The pipeline only works if community reports can be trusted like public data. Bad-faith and mistaken reports have to be caught without falling back to distrusting community data. That's what /moderation is for.

Every report enters a queue with an investigation panel: the source device, prior and nearby reports, and coordination checks for duplicate IPs and devices. Nothing publishes without a human decision, and every publish and unpublish is logged.

Enters

A report joins the queue

Investigation panel

  • Source device
  • Prior reports at the same spot
  • Nearby reports
  • Coordination: duplicate IPs and devices

Human decision

Published or held, every action logged

It's where community reports and public data meet the same review. A planned transparency page will publish the outcomes so the queue is auditable from outside.

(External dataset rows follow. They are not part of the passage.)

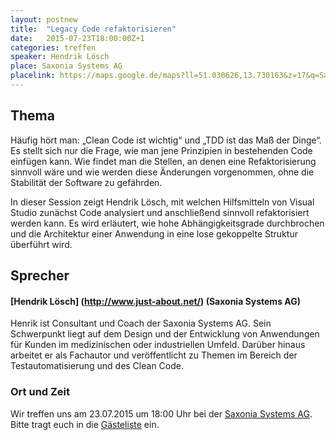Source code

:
 ```yaml
---
layout: postnew
title:  "Legacy Code refaktorisieren"
date:   2015-07-23T18:00:00Z+1
categories: treffen
speaker: Hendrik Lösch
place: Saxonia Systems AG
placelink: https://maps.google.de/maps?ll=51.030626,13.730163&z=17&q=Saxonia+Systems+AG&output=classic&dg=ntvb
---
```


## Thema
Häufig hört man: „Clean Code ist wichtig“ und „TDD ist das Maß der Dinge“. Es stellt sich nur die Frage, wie man jene Prinzipien in bestehenden Code einfügen kann. Wie findet man die Stellen, an denen eine Refaktorisierung sinnvoll wäre und wie werden diese Änderungen vorgenommen, ohne die Stabilität der Software zu gefährden.

In dieser Session zeigt Hendrik Lösch, mit welchen Hilfsmitteln von Visual Studio zunächst Code analysiert und anschließend sinnvoll refaktorisiert werden kann. Es wird erläutert, wie hohe Abhängigkeitsgrade durchbrochen und die Architektur einer Anwendung in eine lose gekoppelte Struktur überführt wird.

## Sprecher

#### [Hendrik Lösch] (http://www.just-about.net/) (Saxonia Systems AG)
Henrik ist Consultant und Coach der Saxonia Systems AG. Sein Schwerpunkt liegt auf dem Design und der Entwicklung von Anwendungen für Kunden im medizinischen oder industriellen Umfeld. Darüber hinaus arbeitet er als Fachautor und veröffentlicht zu Themen im Bereich der Testautomatisierung und des Clean Code.


### Ort und Zeit
Wir treffen uns am 23.07.2015 um 18:00 Uhr bei der [Saxonia Systems AG](http://www.saxsys.de/). Bitte tragt euch in die [Gästeliste](https://www.xing.com/events/legacy-code-refaktorisieren-1565105) ein.
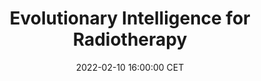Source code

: ---
title: "Evolutionary Intelligence for Radiotherapy"
date: 2022-02-10 16:00:00 CET
categories: meetup 
links:
location: Online
logo: /assets/cwi-logo.png
talks:
- title: "Evolutionary Intelligent Bi-objective Treatment Planning for Prostate HDR Brachytherapy"
  speaker:
    name: "Anton Bouter"
    twitter:
    github:
  abstract: |
    The purpose of this study is to improve upon a recently introduced bi-objective treatment planning method for prostate high-dose-rate (HDR) brachytherapy (BT), both in terms of resulting plan quality and runtime requirements, to the extent that its execution time is clinically acceptable.
    
    Bi-objective treatment planning is done using a state-of-the-art multiobjective evolutionary algorithm, which produces a large number of potential treatment plans with different trade-offs between coverage of the target volumes and sparing organs at risk. A graphics processing unit (GPU) is used for large-scale parallelization of dose calculations and the calculation of the dose-volume (DV) indices of potential treatment plans. Moreover, the objectives of the previously used bi-objective optimization model are modified to produce better results.
    
    We applied the GPU-accelerated bi-objective treatment planning method to a set of 18 patients, resulting in a set containing a few hundred potential treatment plans with different trade-offs for each of these patients. Due to accelerations introduced in this article, results previously achieved after 1 hour are now achieved within 30 seconds of optimization. We found plans satisfying the clinical protocol for 15 of 18 patients, whereas this was the case for only 4 of 18 clinical plans. Higher quality treatment plans are obtained when the accuracy of DV index calculation is increased using more dose calculation points, requiring still no more than 3 minutes of optimization for 100 000 points.
    
    Large sets of high-quality treatment plans that trade-off coverage and sparing are now achievable within 30 seconds, due to the GPU-acceleration of a previously introduced bi-objective treatment planning method for prostate HDR brachytherapy. Higher quality plans can be achieved when optimizing for 3 minutes, which we still consider to be clinically acceptable. This allows for more insightful treatment plan selection in a clinical setting.


- title: "Evolutionary Intelligence for Image Registration"
  speaker:
    name: "Georgios Andreadis & Cedric Rodriguez"
    twitter:
    github:
  abstract: |


---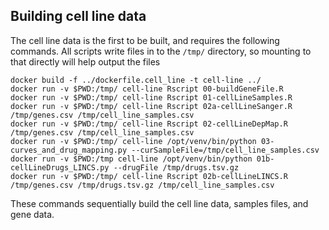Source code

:## Building cell line data
The cell line data is the first to be built, and requires the
following commands. All scripts write files in to the `/tmp/`
directory, so mounting to that directly will help output the files

```
docker build -f ../dockerfile.cell_line -t cell-line ../
docker run -v $PWD:/tmp/ cell-line Rscript 00-buildGeneFile.R
docker run -v $PWD:/tmp/ cell-line Rscript 01-cellLineSamples.R
docker run -v $PWD:/tmp/ cell-line Rscript 02a-cellLineSanger.R /tmp/genes.csv /tmp/cell_line_samples.csv
docker run -v $PWD:/tmp/ cell-line Rscript 02-cellLineDepMap.R /tmp/genes.csv /tmp/cell_line_samples.csv
docker run -v $PWD:/tmp/ cell-line /opt/venv/bin/python 03-curves_and_drug_mapping.py --curSampleFile=/tmp/cell_line_samples.csv
docker run -v $PWD:/tmp cell-line /opt/venv/bin/python 01b-cellLineDrugs_LINCS.py --drugFile /tmp/drugs.tsv.gz
docker run -v $PWD:/tmp/ cell-line Rscript 02b-cellLineLINCS.R /tmp/genes.csv /tmp/drugs.tsv.gz /tmp/cell_line_samples.csv

```

These commands sequentially build the cell line data, samples files, and gene data.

What shipped, and what didn't.

The honest split between what's in the build and what's still on the list.

Shipped

  • Equal-weighting routing pipeline across OpenStreetMap, DOT-511, OSRM, SunCalc, and community reports
  • Six-surface safety toolkit, with /pulled-over carrying ACLU-sourced guidance, on-device audio capture, and the Held-Question voice
  • Warm surface ramp and reserved-color discipline holding across 26+ screens and 300+ accessibility attributes
  • /moderation queue with per-report investigation panels, coordination detection for IP and device duplicates, and a hold-to-remove destructive gesture
  • Design system published as a Figma library: 62 variables at 1:1 parity with theme/colors.ts, scoped per token role

Also on the list:

  • Daylight-graded route polyline with a WCAG dash pattern
  • Six-category report picker
  • Four-layer Mapbox fallback chain (Mapbox → OSRM → cache → mock)
  • Two-font Franklin plus reserved DM Serif Display
  • Departure-reminder local notifications
  • Delight layer of arrival and community-confirmation moments
  • Supabase community cloud with anonymous device-UUID auth and Postgres row-level security

Next, v2

  • Moderator-role bootstrap automation (currently a manual SQL insert in prod)
  • Push notifications for new moderator-queue items (local notifications ship today, remote push doesn't yet)
  • Public transparency page for /moderation activity
  • Broader on-device test matrix beyond iPhone

What comes next is mostly about accountability. The transparency page is the one I care about most. It puts the /moderation queue's decisions in public, so the trust the whole system runs on can be checked from outside.